Fragen zur Selbst-Reflektion

  • Was können Sie selbst dazu beitragen, dass Ihr Leben - trotz Ihrer Schmerzerkrankung -  in die gewünschte Richtung verläuft? Seien Sie ehrlich zu sich selbst und hinterfragen Sie, ob und wo Sie Dinge an andere abgeben, die Sie selbst, vielleicht auch mit Unterstützung in die eigenen Hände nehmen könnten.
  • Was ist Ihnen persönlich wichtig und gibt Ihrem Leben Orientierung? Was bräuchte es in der augenblicklichen Situation, um dem ein Stück näher zu kommen? (Weitere Anregungen zu diesem Thema siehe Kapitel “Was das Leben wertvoll macht“). Was wäre ein nächster kleiner, konkreter und machbarer Schritt?

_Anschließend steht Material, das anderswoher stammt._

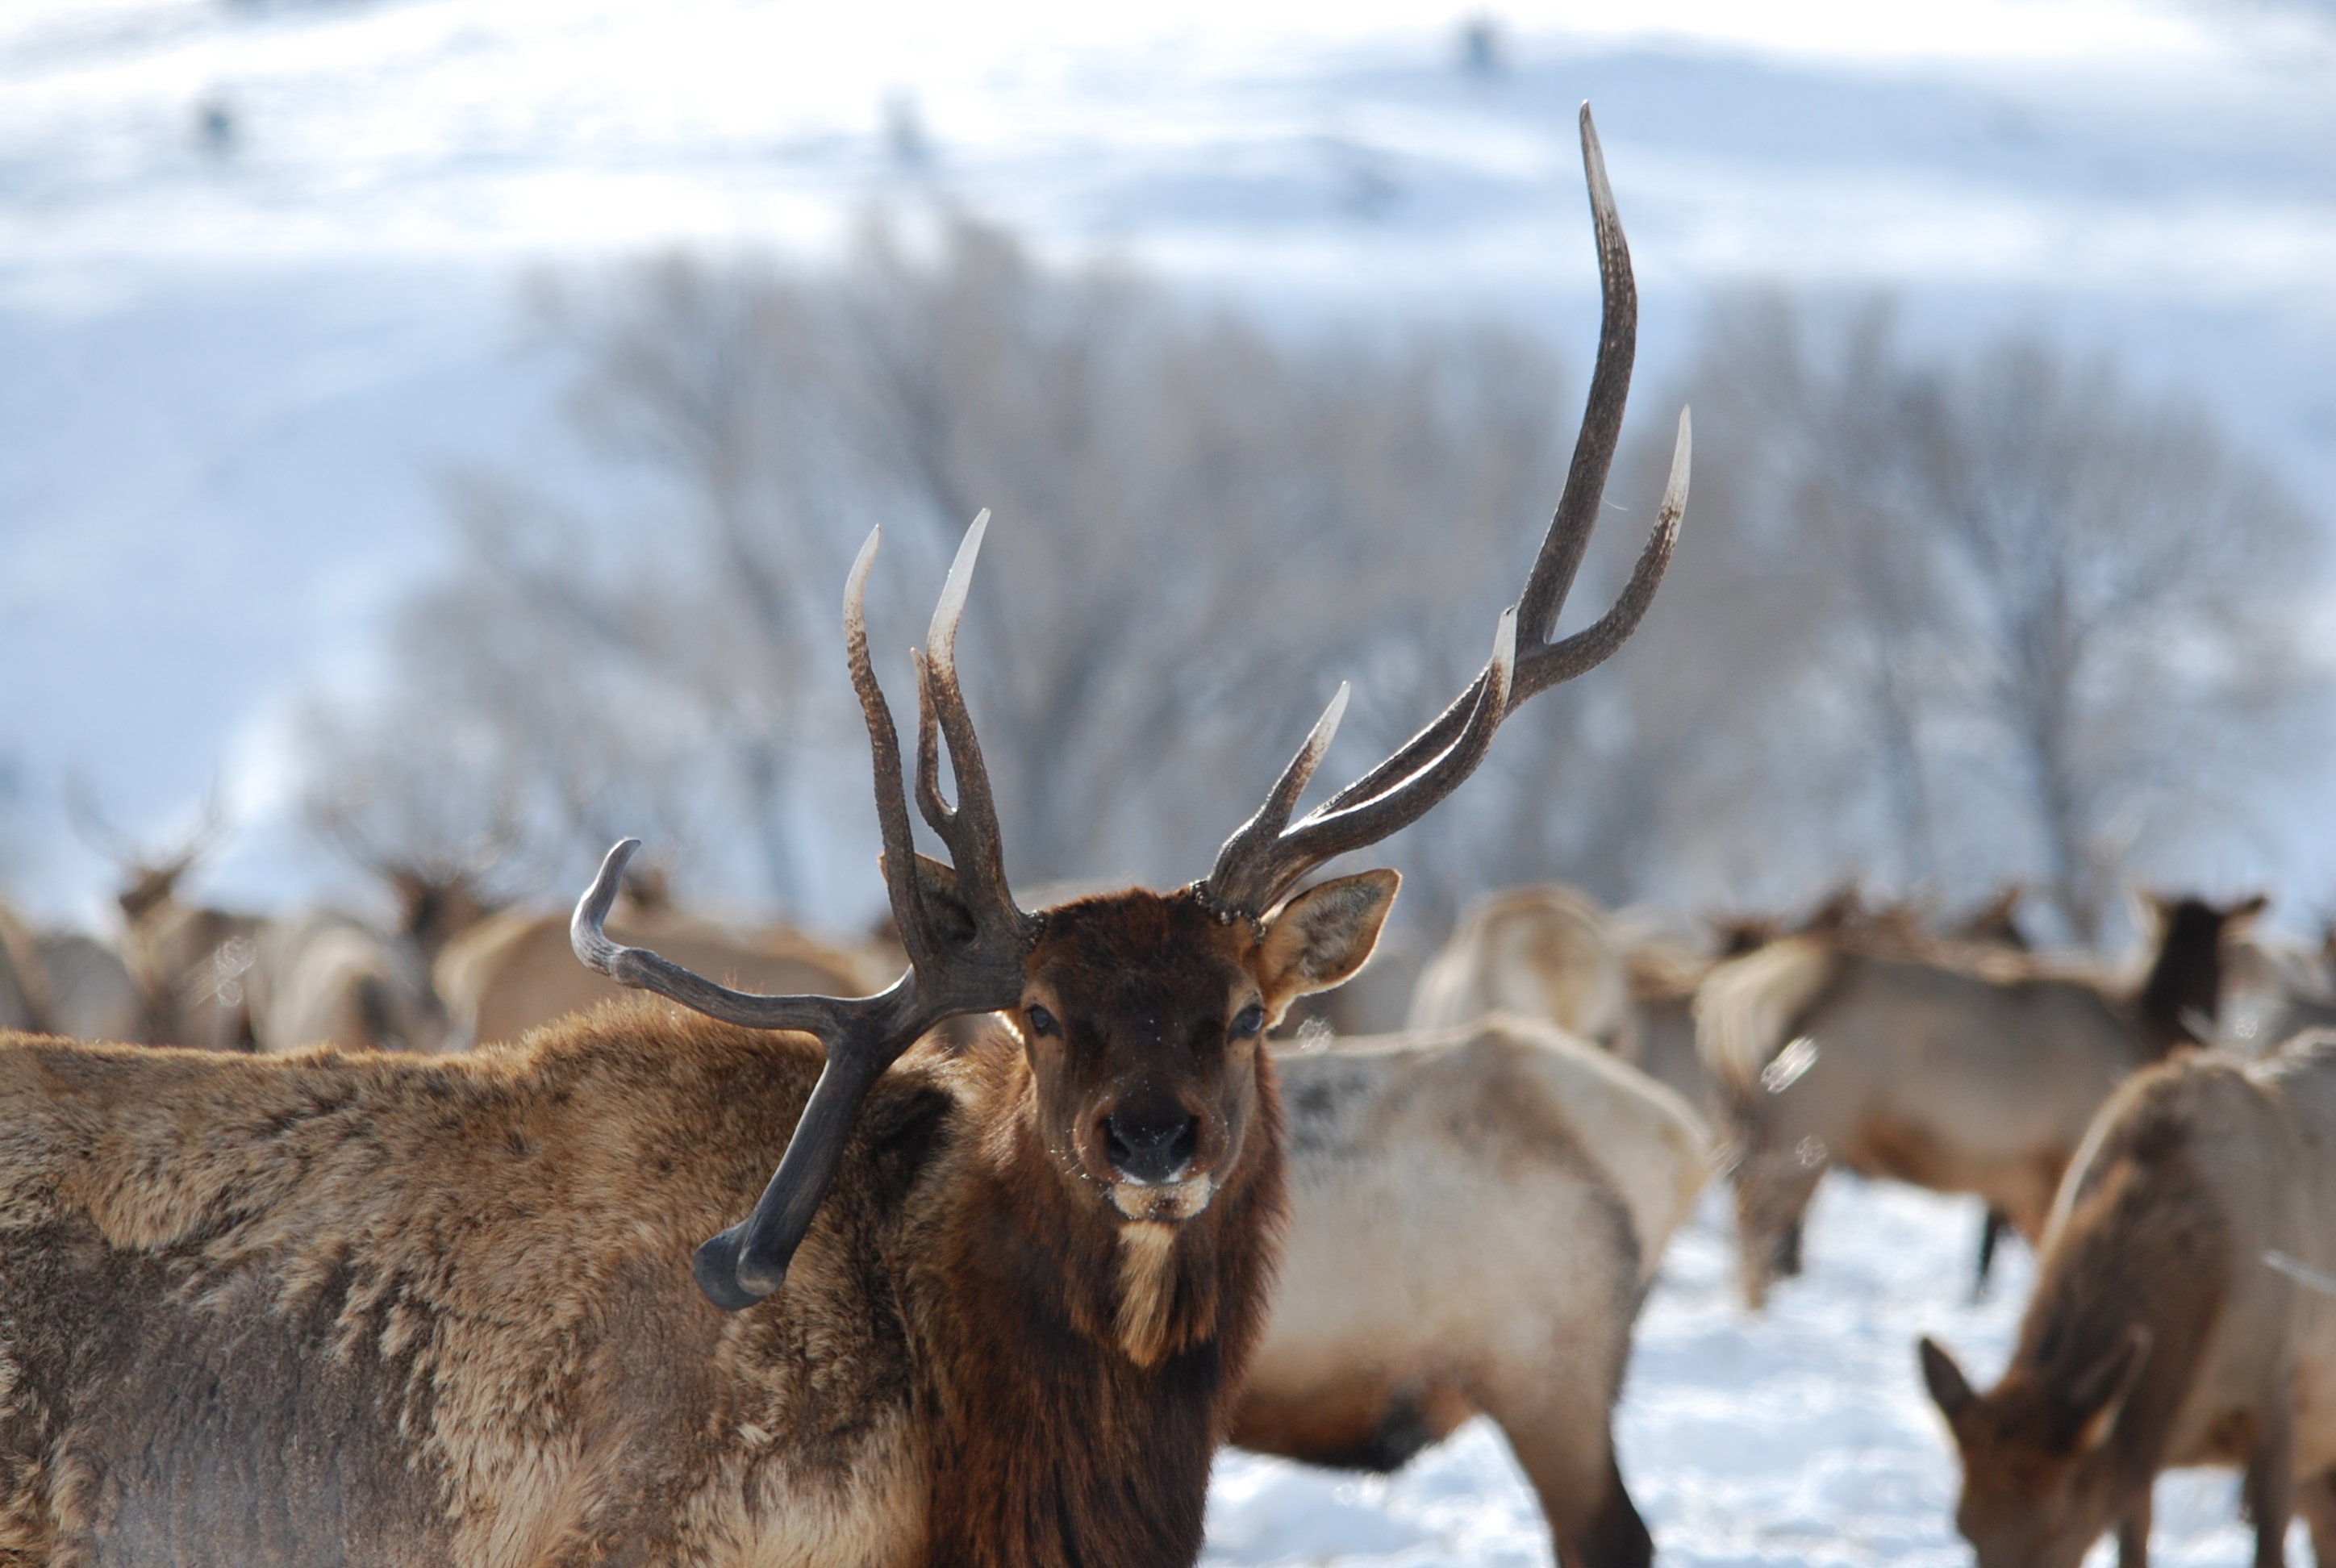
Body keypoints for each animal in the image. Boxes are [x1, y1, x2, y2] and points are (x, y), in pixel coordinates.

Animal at [1699, 890, 2266, 1310]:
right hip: (1810, 1116)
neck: (2146, 1028)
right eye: (2231, 948)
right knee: (1758, 1221)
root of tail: (1727, 998)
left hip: (1746, 1118)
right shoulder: (2069, 1154)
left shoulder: (2022, 1179)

Tipps zur praktischen Umsetzung:

  • Machen Sie sich einen Plan (für den nächsten Tag oder die nächste Woche). Tragen Sie Ihre "Selbsthilfe-Aktivitäten" wie in einem Stundenplan ein.
    Beispiel: „Am Montag stehe ich 15 Minuten früher auf und nehme mir Zeit für ein paar Bewegungsübungen, die mir guttun. In der Mittagspause mache ich einen 15-minütigen Spaziergang oder setze mich auf die Bank im Park. Am Abend um 20 Uhr mache ich eine 15-minütige Entspannungsübung."
  • Richten Sie den Aufmerksamkeitsfokus auf kleine, positive Aktivitäten und Erlebnisse. Vielleicht haben Sie Lust, ein „Positiv-Tagebuch“ zu führen, in welches Sie täglich drei angenehme Erlebnisse eintragen?
  • Setzen Sie sich kleine Ziele, die Sie gut schaffen können.
  • Loben Sie sich selbst für Ihre Fortschritte! Damit machen Sie sich unabhängiger von äußerer Anerkennung.
  • Wenn es mal nicht gelingt, die geplanten Aktivitäten umzusetzen, kritisieren Sie sich nicht so streng, sondern versuchen Sie die Schwierigkeiten nachzuvollziehen und es am nächsten Tag anders anzugehen. Bleiben Sie am Ball!